* _RECORDS FOR THIS TASK_:
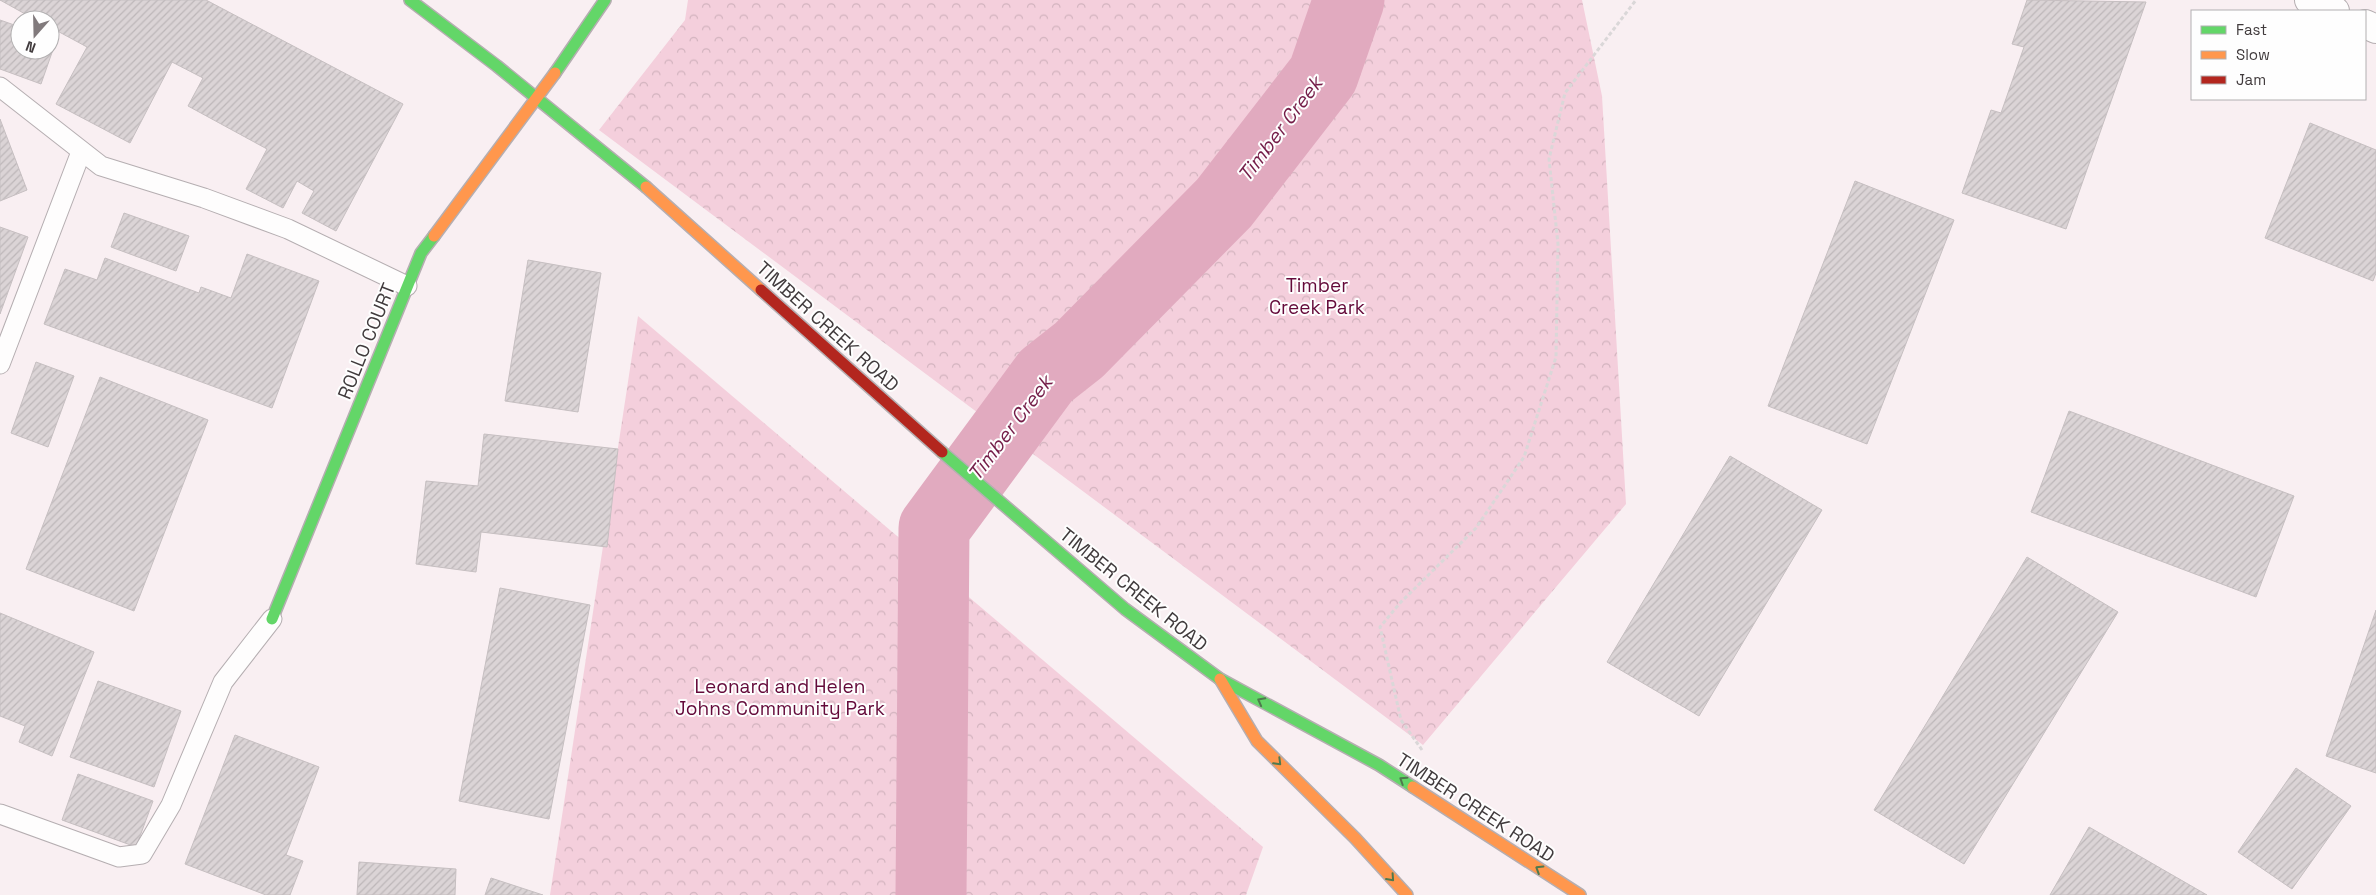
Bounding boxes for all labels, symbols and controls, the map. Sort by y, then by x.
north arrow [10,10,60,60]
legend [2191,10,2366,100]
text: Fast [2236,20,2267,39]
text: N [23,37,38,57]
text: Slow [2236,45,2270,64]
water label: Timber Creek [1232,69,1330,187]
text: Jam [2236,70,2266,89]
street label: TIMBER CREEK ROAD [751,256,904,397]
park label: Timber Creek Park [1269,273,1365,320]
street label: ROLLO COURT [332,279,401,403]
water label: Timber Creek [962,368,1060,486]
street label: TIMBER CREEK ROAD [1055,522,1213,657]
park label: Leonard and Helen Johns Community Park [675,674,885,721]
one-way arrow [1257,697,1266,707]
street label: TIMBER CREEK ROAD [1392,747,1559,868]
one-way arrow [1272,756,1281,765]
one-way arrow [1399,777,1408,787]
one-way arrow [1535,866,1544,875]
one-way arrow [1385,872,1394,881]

* _WHAT YOU ARE ASKED TO DO_: For each line of the entries that holds the word "text", pull that line out.

* _REPLY TO THE TASK_:
text: Fast [2236,20,2267,39]
text: N [23,37,38,57]
text: Slow [2236,45,2270,64]
text: Jam [2236,70,2266,89]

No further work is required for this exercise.